Activity: Please copy, exactly as written, the span from the first line below to the line that contains "As companion example", including both, and skip the pictures.

------ Given data ------

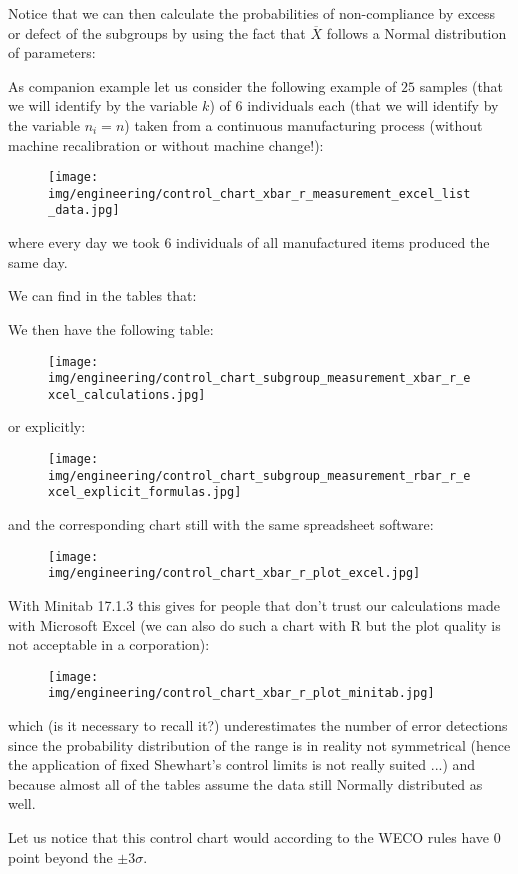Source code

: 	Notice that we can then calculate the probabilities of non-compliance by excess or defect of the subgroups by using the fact that $\overline{X}$ follows a Normal distribution of parameters:
	
	
	As companion example let us consider the following example of $25$ samples (that we will identify by the variable $k$) of $6$ individuals each (that we will identify by the variable $n_i=n$) taken from a continuous manufacturing process (without machine recalibration or without machine change!):
	\begin{figure}[H]
		\centering
		\texttt{[image: img/engineering/control\_chart\_xbar\_r\_measurement\_excel\_list\_data.jpg]}
	\end{figure}
	where every day we took $6$ individuals of all manufactured items produced the same day.
	
	We can find in the tables that:
	
	We then have the following table:
	\begin{figure}[H]
		\centering
		\texttt{[image: img/engineering/control\_chart\_subgroup\_measurement\_xbar\_r\_excel\_calculations.jpg]}
	\end{figure}
	or explicitly:
	\begin{figure}[H]
		\centering
		\texttt{[image: img/engineering/control\_chart\_subgroup\_measurement\_rbar\_r\_excel\_explicit\_formulas.jpg]}
	\end{figure}
	and the corresponding chart still with the same spreadsheet software:
	\begin{figure}[H]
		\centering
		\texttt{[image: img/engineering/control\_chart\_xbar\_r\_plot\_excel.jpg]}
	\end{figure}
	With Minitab 17.1.3 this gives for people that don't trust our calculations made with Microsoft Excel (we can also do such a chart with R but the plot quality is not acceptable in a corporation):
	\begin{figure}[H]
		\centering
		\texttt{[image: img/engineering/control\_chart\_xbar\_r\_plot\_minitab.jpg]}
	\end{figure}
	which (is it necessary to recall it?) underestimates the number of error detections since the probability distribution of the range is in reality not symmetrical (hence the application of fixed Shewhart's control limits is not really suited ...) and because almost all of the tables assume the data still Normally distributed as well.
	
	Let us notice that this control chart would according to the WECO rules have $0$ point beyond the $\pm 3\sigma$.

------

Exercise result:
Source code

: 	Notice that we can then calculate the probabilities of non-compliance by excess or defect of the subgroups by using the fact that $\overline{X}$ follows a Normal distribution of parameters:
	
	
	As companion example let us consider the following example of $25$ samples (that we will identify by the variable $k$) of $6$ individuals each (that we will identify by the variable $n_i=n$) taken from a continuous manufacturing process (without machine recalibration or without machine change!):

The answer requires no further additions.